A café. A stadium. A concert hall. One of the most horrifying things about the murderous attacks in Paris was the terrorists’ choice of targets.
They chose gathering places where people’s minds wander furthest from unhappy thoughts like war. And they struck on a Friday night, when many westerners take psychic refuge from the troubles of the working week.
The message was simple: Wherever you are, this war will find you.
The same could be said for the 43 Lebanese civilians murdered only the day before, when a bomb exploded in a crowded marketplace in Beirut. Or for the 224 vacationers who died when their Russian airliner blew up over Egypt a few weeks earlier.
The Islamic State, or ISIS, claimed responsibility for each of these atrocities. But that’s not the only thing they have in common.
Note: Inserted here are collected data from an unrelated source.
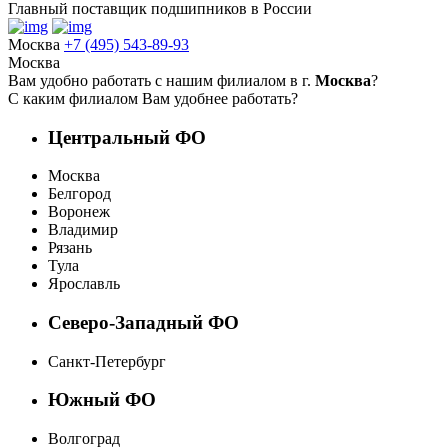
Главный поставщик подшипников в России
Москва
+7 (495) 543-89-93
Москва
Вам удобно работать с нашим филиалом в г.
Москва
?
С каким филиалом Вам удобнее работать?
Центральный ФО
Москва
Белгород
Воронеж
Владимир
Рязань
Тула
Ярославль
Северо-Западный ФО
Санкт-Петербург
Южный ФО
Волгоград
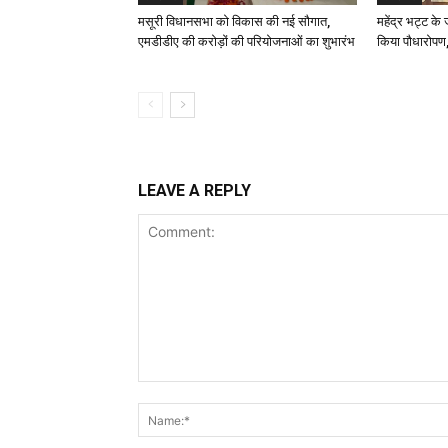
मसूरी विधानसभा को विकास की नई सौगात,
महेंद्र भट्ट के
एमडीडीए की करोड़ों की परियोजनाओं का शुभारंभ
किया पौधारोपण,
LEAVE A REPLY
Comment:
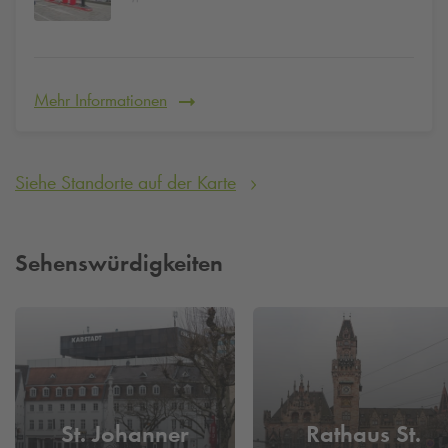
Mehr Informationen
Siehe Standorte auf der Karte
Sehenswürdigkeiten
St. Johanner
Rathaus St.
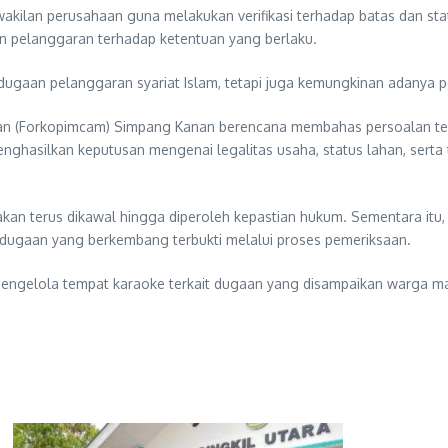
kilan perusahaan guna melakukan verifikasi terhadap batas dan stat
n pelanggaran terhadap ketentuan yang berlaku.
ugaan pelanggaran syariat Islam, tetapi juga kemungkinan adanya p
n (Forkopimcam) Simpang Kanan berencana membahas persoalan terse
nghasilkan keputusan mengenai legalitas usaha, status lahan, serta
an terus dikawal hingga diperoleh kepastian hukum. Sementara itu,
 dugaan yang berkembang terbukti melalui proses pemeriksaan.
k pengelola tempat karaoke terkait dugaan yang disampaikan warga m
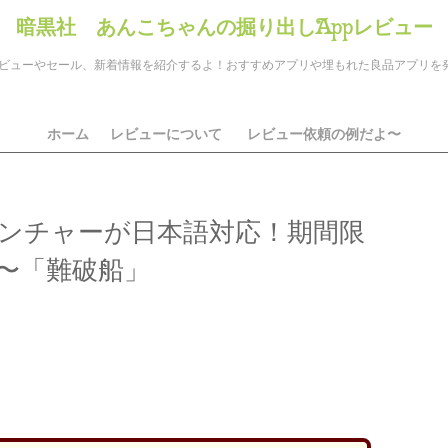
暗黒社 あんこちゃんの掘り出しAppレビュー
のアプリレビューやセール、新着情報を紹介するよ！おすすめアプリや埋もれた良品アプリ
ホーム
レビューについて
レビュー依頼の例だよ〜
ンチャーが日本語対応！期間限
〜「難破船」
ds
il
共
有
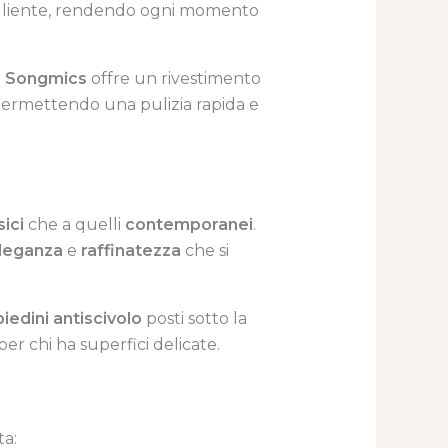
cogliente, rendendo ogni momento
o Songmics
offre un rivestimento
permettendo una pulizia rapida e
sici
che a quelli
contemporanei
.
leganza
e
raffinatezza
che si
piedini antiscivolo
posti sotto la
r chi ha superfici delicate.
ta:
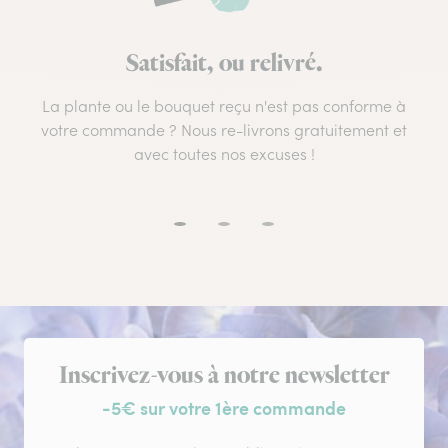
Satisfait, ou relivré.
La plante ou le bouquet reçu n'est pas conforme à
votre commande ? Nous re-livrons gratuitement et
avec toutes nos excuses !
Inscription à la newsletter
Inscrivez-vous à notre newsletter
-5€ sur votre 1ère commande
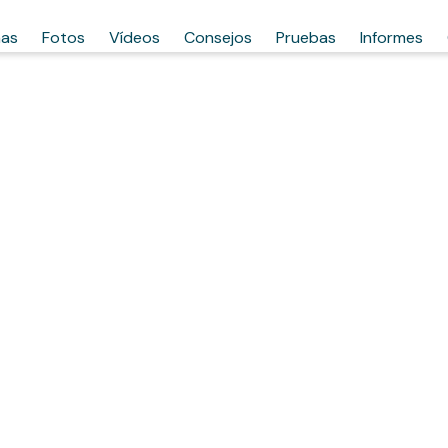
has
Fotos
Vídeos
Consejos
Pruebas
Informes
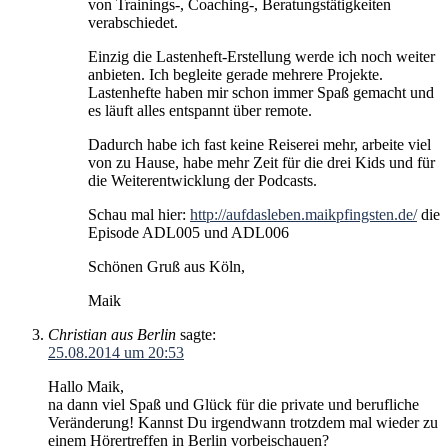
von Trainings-, Coaching-, Beratungstätigkeiten
verabschiedet.
Einzig die Lastenheft-Erstellung werde ich noch weiter
anbieten. Ich begleite gerade mehrere Projekte.
Lastenhefte haben mir schon immer Spaß gemacht und
es läuft alles entspannt über remote.
Dadurch habe ich fast keine Reiserei mehr, arbeite viel
von zu Hause, habe mehr Zeit für die drei Kids und für
die Weiterentwicklung der Podcasts.
Schau mal hier:
http://aufdasleben.maikpfingsten.de/
die
Episode ADL005 und ADL006
Schönen Gruß aus Köln,
Maik
Christian aus Berlin
sagte:
25.08.2014 um 20:53
Hallo Maik,
na dann viel Spaß und Glück für die private und berufliche
Veränderung! Kannst Du irgendwann trotzdem mal wieder zu
einem Hörertreffen in Berlin vorbeischauen?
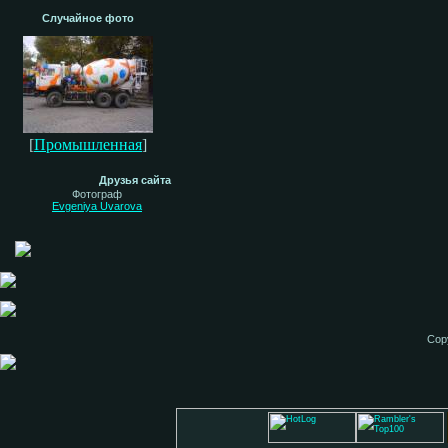
Случайное фото
[
Промышленная
]
Друзья сайта
Фотограф
Evgeniya Uvarova
Cop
In fact, all of them occurred in countries whose governments — or, in Lebanon’s case, a powerful militia — have gotten involved in Syria.
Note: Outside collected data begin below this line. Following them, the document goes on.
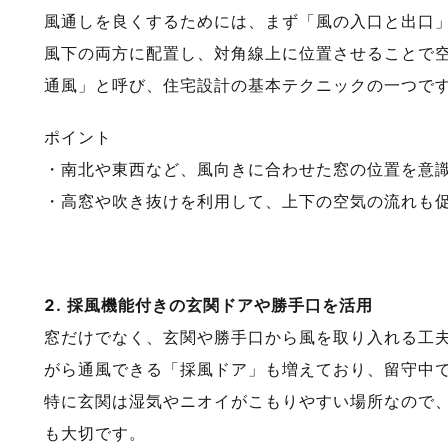
風通しを良くするためには、まず「風の入口と出口
風下の両方に配置し、対角線上に位置させることで
通風」と呼び、住宅設計の基本テクニックの一つで
ポイント
・南北や東西など、風向きに合わせた窓の位置を意
・高窓や吹き抜けを利用して、上下の空気の流れも
2. 採風機能付きの玄関ドアや勝手口を活用
窓だけでなく、玄関や勝手口から風を取り入れる工
がら通風できる「採風ドア」も増えており、留守中
特に玄関は湿気やニオイがこもりやすい場所なので
も大切です。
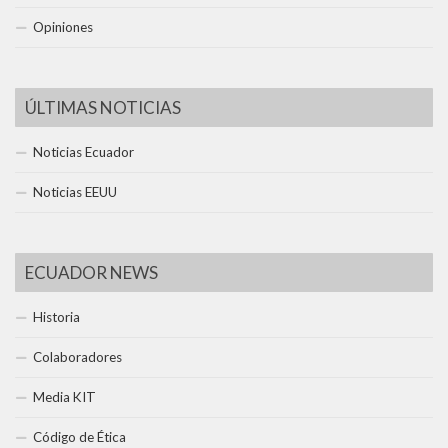
Opiniones
ÚLTIMAS NOTICIAS
Noticias Ecuador
Noticias EEUU
ECUADOR NEWS
Historia
Colaboradores
Media KIT
Código de Ética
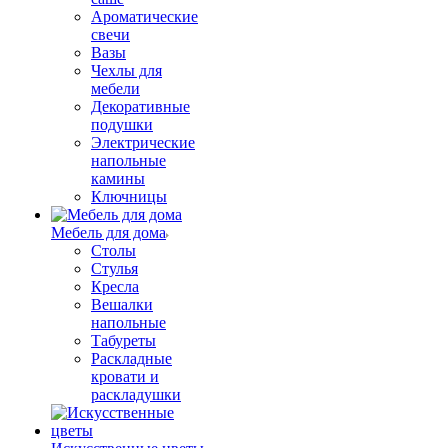
Ароматические
свечи
Вазы
Чехлы для
мебели
Декоративные
подушки
Электрические
напольные
камины
Ключницы
Мебель для дома
Столы
Стулья
Кресла
Вешалки
напольные
Табуреты
Раскладные
кровати и
раскладушки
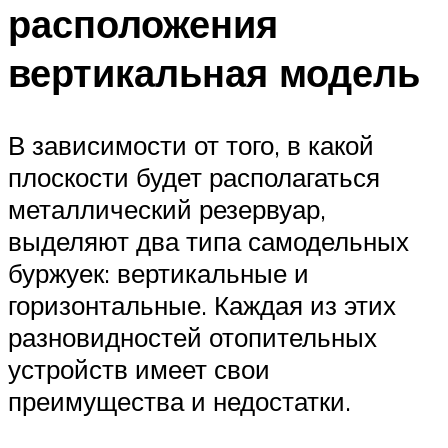
расположения
вертикальная модель
В зависимости от того, в какой
плоскости будет располагаться
металлический резервуар,
выделяют два типа самодельных
буржуек: вертикальные и
горизонтальные. Каждая из этих
разновидностей отопительных
устройств имеет свои
преимущества и недостатки.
Russia started bombing ISIS targets and other Syrian rebels last month. Hundreds of Lebanese Hezbollah fighters have fought and died defending the Syrian regime. And France was the first country to join the Obama administration’s war on ISIS last year.
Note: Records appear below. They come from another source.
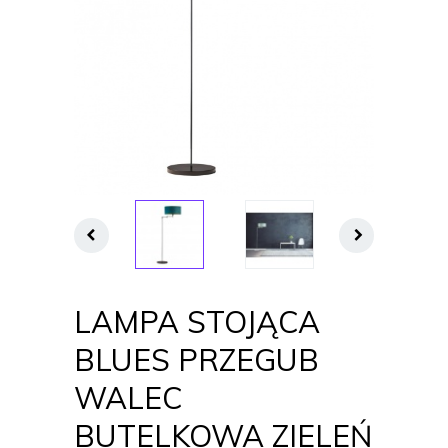
LAMPA STOJĄCA
BLUES PRZEGUB
WALEC
BUTELKOWA ZIELEŃ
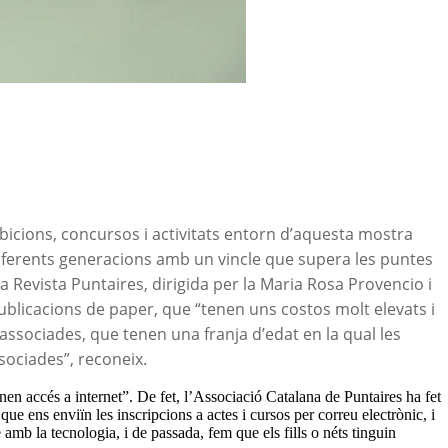
bicions, concursos i activitats entorn d’aquesta mostra
diferents generacions amb un vincle que supera les puntes
la Revista Puntaires, dirigida per la Maria Rosa Provencio i
publicacions de paper, que “tenen uns costos molt elevats i
associades, que tenen una franja d’edat en la qual les
sociades”, reconeix.
en accés a internet”. De fet, l’Associació Catalana de Puntaires ha fet
 que ens enviïn les inscripcions a actes i cursos per correu electrònic, i
amb la tecnologia, i de passada, fem que els fills o néts tinguin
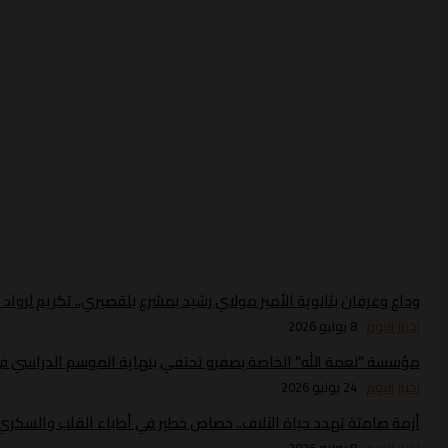
وداع وعرفان بثانوية الأمير مولاي رشيد بمشرع بلقصيري.. تكريم لروا
اخبار اليوم
8 يوليو 2026
مؤسسة “نعمة الله” الخاصة بصفرو تحتفي بنهاية الموسم الدراسي في 
اخبار اليوم
24 يونيو 2026
أزمة صامتة تهدد حياة الآلاف.. خصاص خطير في أطباء القلب والسك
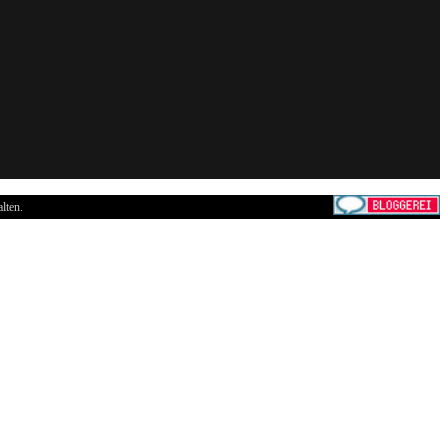
lten.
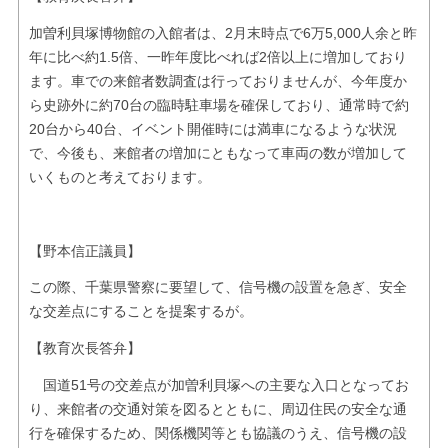
加曽利貝塚博物館の入館者は、2月末時点で6万5,000人余と昨
年に比べ約1.5倍、一昨年度比べれば2倍以上に増加しており
ます。車での来館者数調査は行っておりませんが、今年度か
ら史跡外に約70台の臨時駐車場を確保しており、通常時で約
20台から40台、イベント開催時には満車になるような状況
で、今後も、来館者の増加にともなって車両の数が増加して
いくものと考えております。
【野本信正議員】
この際、千葉県警察に要望して、信号機の設置を急ぎ、安全
な交差点にすることを提案するが。
【教育次長答弁】
国道51号の交差点が加曽利貝塚への主要な入口となってお
り、来館者の交通対策を図るとともに、周辺住民の安全な通
行を確保するため、関係機関等とも協議のうえ、信号機の設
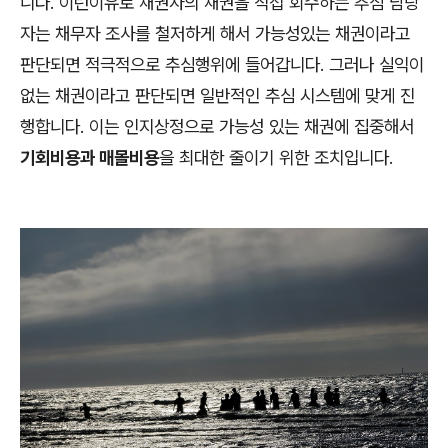
니다. 이런이유로 채권자의 채권을 직접 회수하는 추심 담당
자는 채무자 조사를 철저하게 해서 가능성있는 채권이라고
판단되면 적극적으로 추심행위에 들어갑니다. 그러나 실익이
없는 채권이라고 판단되면 일반적인 추심 시스템에 맞게 진
행합니다. 이는 인지상정으로 가능성 있는 채권에 집중해서
기회비용과 매몰비용
을 최대한 줄이기 위한 조치입니다.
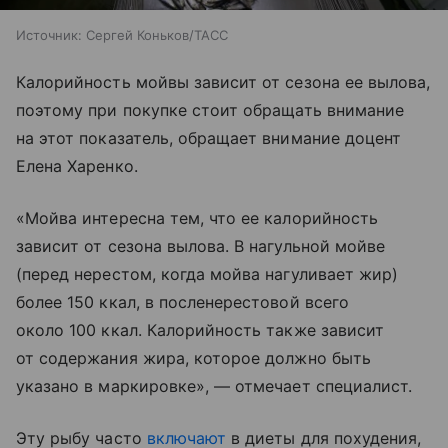
Источник:
Сергей Коньков/ТАСС
Калорийность мойвы зависит от сезона ее вылова,
поэтому при покупке стоит обращать внимание
на этот показатель, обращает внимание доцент
Елена Харенко.
«Мойва интересна тем, что ее калорийность
зависит от сезона вылова. В нагульной мойве
(перед нерестом, когда мойва нагуливает жир)
более 150 ккал, в посленерестовой всего
около 100 ккал. Калорийность также зависит
от содержания жира, которое должно быть
указано в маркировке», — отмечает специалист.
Эту рыбу часто
включают
в диеты для похудения,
Indeed, scarcely a month before ISIS attacked the French capital, French planes were bombing the Islamic State’s capital in Raqqa, Syria — dropping bombs that “did not help them at all in the streets of Paris,” as a grim communiqué from the terrorist group gloated afterward.
These horrific attacks on civilians are part of a calculated effort to bring the war in Syria home to the other countries participating in it. And our bill could come due next.
Washington’s funneling millions of dollars’ worth of weapons to its proxies in Syria. It’s dispatching special forces to “advise” an array of the Islamic State’s enemies. And in an air war totally unauthorized by Congress, U.S. warplanes have launched thousands of strikes on alleged ISIS targets in Iraq and Syria since 2014.